MP pension reform praised, bill short-listed

MP contributions almost quadrupled, 10 years added to retirement age

The Canadian Taxpayers Federation (CTF) is welcoming reforms to the MP and government employee pension plans, calling it the “most significant reform to MP pensions we’ve seen in our 22-year history.”

The changes recently introduced into Parliament by the Conservative government will see MP pension contributions currently slightly more than $11,000 a year climb to almost $39,000 by 2017.

Kamloops-Thompson-Cariboo MP Cathy McLeod says she has been committed to supporting changes for some time now.

“Since I was elected in 2008, I’ve heard loud and clear from people throughout this riding that they believe the MP pension plans were too rich.”

The CTF also applauded the decision to move both MPs and new government employees to a retirement age of 65 for a full pension, beginning in 2015.

A decade of additional pension payments for MPs will make a “vast improvement” to current pension inequities for Canadians, the CTF states.

McLeod adds she is “very proud” of Prime Minister Stephen Harper’s leadership on the issue, and of his listening to taxpayers.

“The changes to move toward both paying our fair share and increasing the retirement age from 55 to 65, as the taxpayers federation has said, is the biggest move that any government has made in many years.”

She notes Harper also leading by example by making significant changes to his own special allowance (PM pension plan).

The CTF estimates that once all the reforms are in place, a new MP elected after 2017 would be eligible for a $101,000 annual pension after three terms of office. That same MP would have contributed nearly $589,000 towards that pension.

Treasury Board president Tony Clement said it will save taxpayers $2.6 billion over five years.

However, these changes to the public service pension plan are “one step” towards solving the imbalance with those in the private sector – most of whom have no pension at all – while paying for “very rich” pensions for government workers, CTF adds.

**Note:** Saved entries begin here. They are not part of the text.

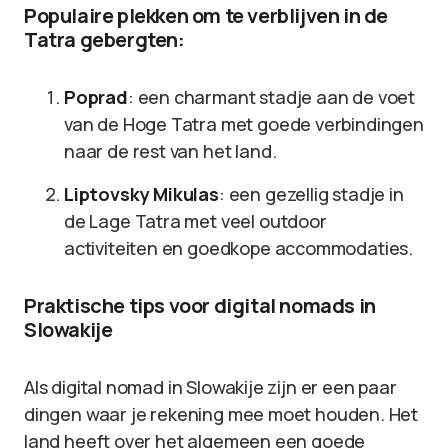
Populaire plekken om te verblijven in de
Tatra gebergten:
Poprad
: een charmant stadje aan de voet
van de Hoge Tatra met goede verbindingen
naar de rest van het land.
Liptovsky Mikulas
: een gezellig stadje in
de Lage Tatra met veel outdoor
activiteiten en goedkope accommodaties.
Praktische tips voor digital nomads in
Slowakije
Als digital nomad in Slowakije zijn er een paar
dingen waar je rekening mee moet houden. Het
land heeft over het algemeen een goede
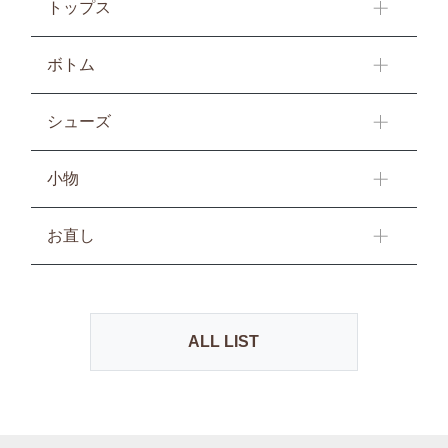
トップス
ボトム
シューズ
小物
お直し
ALL LIST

The federation also expressed its disappointment that government didn’t require the MP pension fund to be invested, so those returns could top up the fund, rather than resulting in “phony” interest payments and adjustments in a further hit to taxpayers.

However, McLeod’s responds by reiterating that such a “huge, significant and important” change as this will leave MPs “paying their fair share.”

Some taxpayers continue to complain they have contributed big money for decades, so they could retire with a full pension still much smaller than an MPs, but McLeod says that gap is narrowing.

“I was involved in health care before, and it’s becoming not dissimilar to those sorts of [pension] plans.”

She explains people may be misunderstanding the MP pension plans provide less money for fewer years’ contributions, increasing as time and the amount of actual contributions accumulate.

“An MP that only works six years has only invested six years into it; it’s the same as for nurses. Years of contributory service are years of service, whether it be MPs or it be nurses.”

In another twist, MPs voted to remove pension reform from an omnibus bill with a multitude of other new legislation on Oct. 19.

The prodigious bill could have taken many weeks to pass, but would have seen pension reform opponents, in or out of the Conservative caucus, under pressure to vote in favour of it in order to support other initiatives in the bill.

Instead, members of the House of Commons will now vote separately on the pension changes.